Really, the questions I had, and maybe I missed it, is can you provide the basis for the work I was looking for the small business that protested? Was it not enough small businesses being evaluated? Did they think they had the best value? What was the basis that was upheld?

Zach Parker, President and Chief Executive Officer

Yes, there's a little bit of publicly available information on the basis of the protest. You can usually find those at gao.gov. So, we really just don't get into specifics. We know nothing more than what is publicly available in that regard. However, we do know that the VA has started to operate on its due course, to render an opinion. Each one of our previous proposals on these CMOP contracts has always sustained the protest. The VA is going through this process, and we remain optimistic about the outcome.

Brian Kinstlinger, Analyst

Okay. But additionally, clearly, the protest was upheld, and so it's going through a new proposal, or they're still evaluating that.

Zach Parker, President and Chief Executive Officer

No, yes, what they do is always find some way to suspend the award, so that we aren't starting anew until such time as they go through what’s usually a 120 or 180-day process due to the nature of it.

Brian Kinstlinger, Analyst

Right, when you said cancel the contract it confused me whether it was upheld or being reproposed. And so the answer is no, it's not being reproposed yet. They're evaluating the protest.

Zach Parker, President and Chief Executive Officer

That's correct.

Brian Kinstlinger, Analyst

Is that right? Okay good. And then my second question for you, as you pay down debt with cash flow, at what point again do you get comfortable evaluating M&A opportunities? Thanks.

Kathryn JohnBull, Chief Financial Officer

We remain active in that space, regardless of transactions that we've just closed, so we never really stop looking. But certainly, once we slip below three times leveraged, which we’re well below right now, we would expect that we've got capacity to execute on a deal. Having said that, even if we were over three times, we have an extremely supportive lending group that is responsive to opportunities as they emerge for us.
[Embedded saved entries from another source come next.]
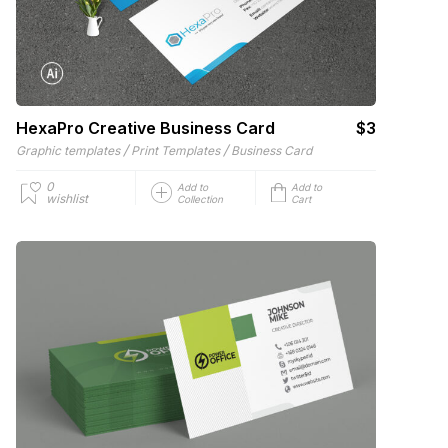
HexaPro Creative Business Card
$3
/
/
Graphic templates
Print Templates
Business Card
0
Add to
Add to
wishlist
Collection
Cart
Brian Kinstlinger, Analyst

Right. Okay. Thanks so much.

Zach Parker, President and Chief Executive Officer

Thank you, Brian.

Kathryn JohnBull, Chief Financial Officer

Thanks for joining us, Brian.

Operator, Operator

At this time, there appears to be no further questions in the queue. I would like to turn the conference back over to Zach Parker for any closing remarks.

Zach Parker, President and Chief Executive Officer

Thank you, Carrie. And once again, thank you all for your attention, interest, and continued support of DLH. We look forward to following up with you as we approach our year-end, and to give you some insight not only around the results for FY 2021, but our future forecast and our vision for what's yet to come. Thank you again. Have a blessed day. Bye for now.

Operator, Operator

Thank you. The conference has now concluded. Thank you all for attending today's presentation. You may now disconnect your lines. Have a great day.